Poor SSL Implementations Leave Many Android Apps Vulnerable
Trailrunner7 writes "There are thousands of apps in the Google Play mobile market that contain serious mistakes in the way that SSL/TLS is implemented, leaving them vulnerable to man-in-the-middle attacks that could compromise sensitive user data such as banking credentials, credit card numbers and other information. Researchers from a pair of German universities conducted a detailed analysis of thousands of Android apps and found that better than 15 percent of those apps had weak or bad SSL implementations. The researchers conducted a detailed study of 13,500 of the more popular free apps on Google Play, the official Android app store, looking at the SSL/TLS implementations in them and trying to determine how complete and effective those implementations are. What they found is that more than 1,000 of the apps have serious problems with their SSL implementations that make them vulnerable to MITM attacks, a common technique used by attackers to intercept wireless data traffic. In its research, the team was able to intercept sensitive user data from these apps, including credit card numbers, bank account information, PayPal credentials and social network credentials."
Researchers from a pair of German universities conducted a detailed analysis of thousands of Android apps and found that better than 15 percent of those apps had weak or bad SSL implementations.
I would have thought that an SSL implementation, complete with certificate chain validation would be provided by the OS, and that apps would use that. Only apps that had special requirements should have to implement SSL. Does anyone know if android does provide a TLS interface, and if so are the apps ignoring the platform service?
I myself have implemented them for shopping apps (SSL for anything dealing with user details, payment, etc.). When you're communicating with an external service that requires (or where you want to use) encrypted connections and that service only offers SSL (this is probably 90% of the time) you need to use it. Now the catch here is that the standard SSL handlers available to you in Android provide an "ideal" setup, where servers and certs are exactly as they "should" be. The problem is unless you are paying rediculous ammounts for dedicated SSL services and high quality certs your setup will not be the "ideal", and you'll have to make exceptions by overriding code.

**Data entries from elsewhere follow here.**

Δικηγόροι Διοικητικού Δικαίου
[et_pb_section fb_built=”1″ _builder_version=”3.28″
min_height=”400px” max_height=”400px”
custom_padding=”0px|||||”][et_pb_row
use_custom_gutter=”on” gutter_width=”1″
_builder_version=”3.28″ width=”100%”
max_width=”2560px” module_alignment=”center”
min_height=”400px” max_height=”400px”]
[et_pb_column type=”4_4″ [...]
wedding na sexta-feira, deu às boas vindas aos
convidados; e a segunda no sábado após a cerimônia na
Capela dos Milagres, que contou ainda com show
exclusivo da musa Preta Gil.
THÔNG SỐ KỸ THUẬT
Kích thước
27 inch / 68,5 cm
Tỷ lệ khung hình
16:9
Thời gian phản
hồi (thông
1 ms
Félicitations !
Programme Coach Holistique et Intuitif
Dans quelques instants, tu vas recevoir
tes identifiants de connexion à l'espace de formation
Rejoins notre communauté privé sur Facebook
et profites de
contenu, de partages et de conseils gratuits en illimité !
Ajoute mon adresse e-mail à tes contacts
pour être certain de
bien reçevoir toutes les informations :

As an example, in the shopping system I set up there were two sets of certs, one set was signed [payment gateway] the other wasn't [user control pannel]. I had to jump through a few hoops, and the app would be open for man-in-the-middle if set up right - but luckilly all they'd get would be user login details, address and phone number - billing is all external and requires a separate authorization.
This is not a platform problem, this is a matter of the choices made by application developers. I can guarantee this same sort of analysis would fail a similar number of apps across the board for Windows, OSX, or *any* platform with a sufficient number of applications making use of SSL sockets. I know the sort of developers that do this and they'll do it *everywhere*, because of some mix of not quite understanding the point of the CA and the hassle they perceive in trying to find a way to do it right (admittedly, the logistics of doing it right in certain scenarios is daunting and necessarily puts work on the enduser if you want to be truly secure).

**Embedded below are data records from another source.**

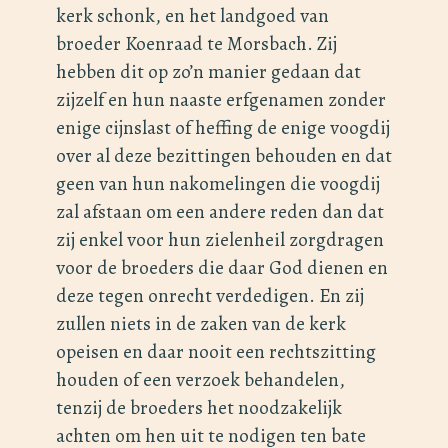
kerk schonk, en het landgoed van
broeder Koenraad te Morsbach. Zij
hebben dit op zo’n manier gedaan dat
zijzelf en hun naaste erfgenamen zonder
enige cijnslast of heffing de enige voogdij
over al deze bezittingen behouden en dat
geen van hun nakomelingen die voogdij
zal afstaan om een andere reden dan dat
zij enkel voor hun zielenheil zorgdragen
voor de broeders die daar God dienen en
deze tegen onrecht verdedigen. En zij
zullen niets in de zaken van de kerk
opeisen en daar nooit een rechtszitting
houden of een verzoek behandelen,
tenzij de broeders het noodzakelijk
achten om hen uit te nodigen ten bate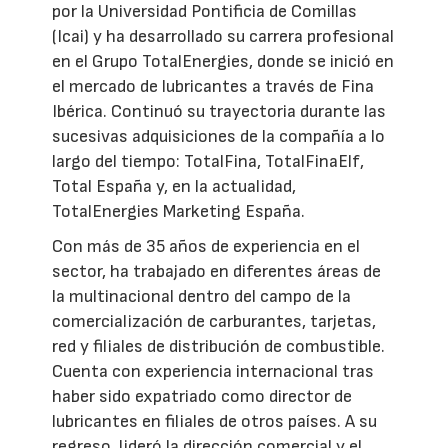
por la Universidad Pontificia de Comillas
(Icai) y ha desarrollado su carrera profesional
en el Grupo TotalEnergies, donde se inició en
el mercado de lubricantes a través de Fina
Ibérica. Continuó su trayectoria durante las
sucesivas adquisiciones de la compañía a lo
largo del tiempo: TotalFina, TotalFinaElf,
Total España y, en la actualidad,
TotalEnergies Marketing España.
Con más de 35 años de experiencia en el
sector, ha trabajado en diferentes áreas de
la multinacional dentro del campo de la
comercialización de carburantes, tarjetas,
red y filiales de distribución de combustible.
Cuenta con experiencia internacional tras
haber sido expatriado como director de
lubricantes en filiales de otros países. A su
regreso, lideró la dirección comercial y el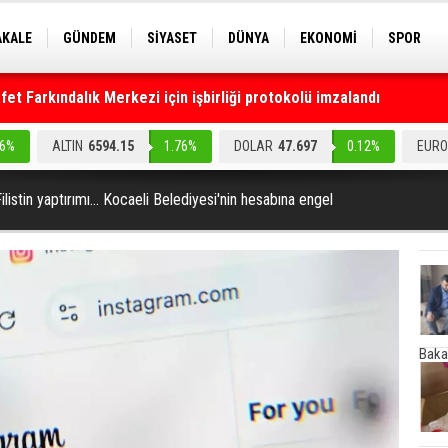
AKALE
GÜNDEM
SİYASET
DÜNYA
EKONOMİ
SPOR
EKNOLOJİ
EĞİTİM
GENEL
t Farkındalık Merkezi için işbirliği protokolü imzalandı
.6%
ALTIN
6594.15
1.76%
DOLAR
47.697
0.12%
EURO
listin yaptırımı... Kocaeli Belediyesi'nin hesabına engel
Baka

I have now read the article and it is apps misuse the APIS. They search for apps that either don't use the TLS APIs but have ssl addresses encoded, or which use a non-default trust manager. When you establish an SSL connection via the normal Java APIs the default trust manager does check the validity of the certificates (i.e. that tey are signed by a trusted CA) and that the URL requested matches the hostname in the certificate's subject DN. There can be valid reasons for overriding this, including using your own specific certificate rather than any signed by a CA, or for development to allow self-signed certificates - though this should be put in production.

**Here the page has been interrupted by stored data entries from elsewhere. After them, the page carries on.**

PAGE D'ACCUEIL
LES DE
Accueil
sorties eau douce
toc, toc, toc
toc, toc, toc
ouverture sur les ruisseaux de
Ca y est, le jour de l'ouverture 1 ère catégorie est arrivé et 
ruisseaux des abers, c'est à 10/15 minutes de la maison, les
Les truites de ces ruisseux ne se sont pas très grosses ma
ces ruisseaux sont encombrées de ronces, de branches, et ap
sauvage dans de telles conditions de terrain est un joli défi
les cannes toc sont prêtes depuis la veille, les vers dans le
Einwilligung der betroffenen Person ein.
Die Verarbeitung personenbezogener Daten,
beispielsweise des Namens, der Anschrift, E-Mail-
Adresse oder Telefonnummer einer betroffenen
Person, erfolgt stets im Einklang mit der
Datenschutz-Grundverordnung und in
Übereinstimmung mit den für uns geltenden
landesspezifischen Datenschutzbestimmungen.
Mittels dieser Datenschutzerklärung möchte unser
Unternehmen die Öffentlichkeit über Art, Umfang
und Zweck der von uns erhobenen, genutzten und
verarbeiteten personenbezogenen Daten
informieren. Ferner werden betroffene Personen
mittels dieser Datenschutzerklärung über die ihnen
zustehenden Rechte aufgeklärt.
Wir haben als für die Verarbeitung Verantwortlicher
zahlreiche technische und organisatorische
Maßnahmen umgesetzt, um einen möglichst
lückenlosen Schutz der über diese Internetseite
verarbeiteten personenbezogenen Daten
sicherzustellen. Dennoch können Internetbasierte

They found that a lot of apps had overridden the rust manager in a dangerous way, allowing self-signed certificates in production or allowing any certificate even if id didn't match the host.
Though this is a problem it is not an "android issue". You can write apps that use self-signed certificates, bypass host checking etc. on Windows and any platform that allows you to customise certificate trust checking.
The problem does not always lie in the certificate. It also lies in the fact that the SSL clients built into Windows NT 5.1 (XP) Android 2.3 (Gingerbread) does not support Server Name Indication (SNI), which allows multiple certificates on one IP address. This lack of support for SNI was not corrected until Windows NT 6 (Vista) on PCs, Android 3.0 (Honeycomb) on tablets, or Android 4.0 (ICS) on phones and pocket tablets. Without SNI and without DNSSEC, each site using SSL needs its own IP address.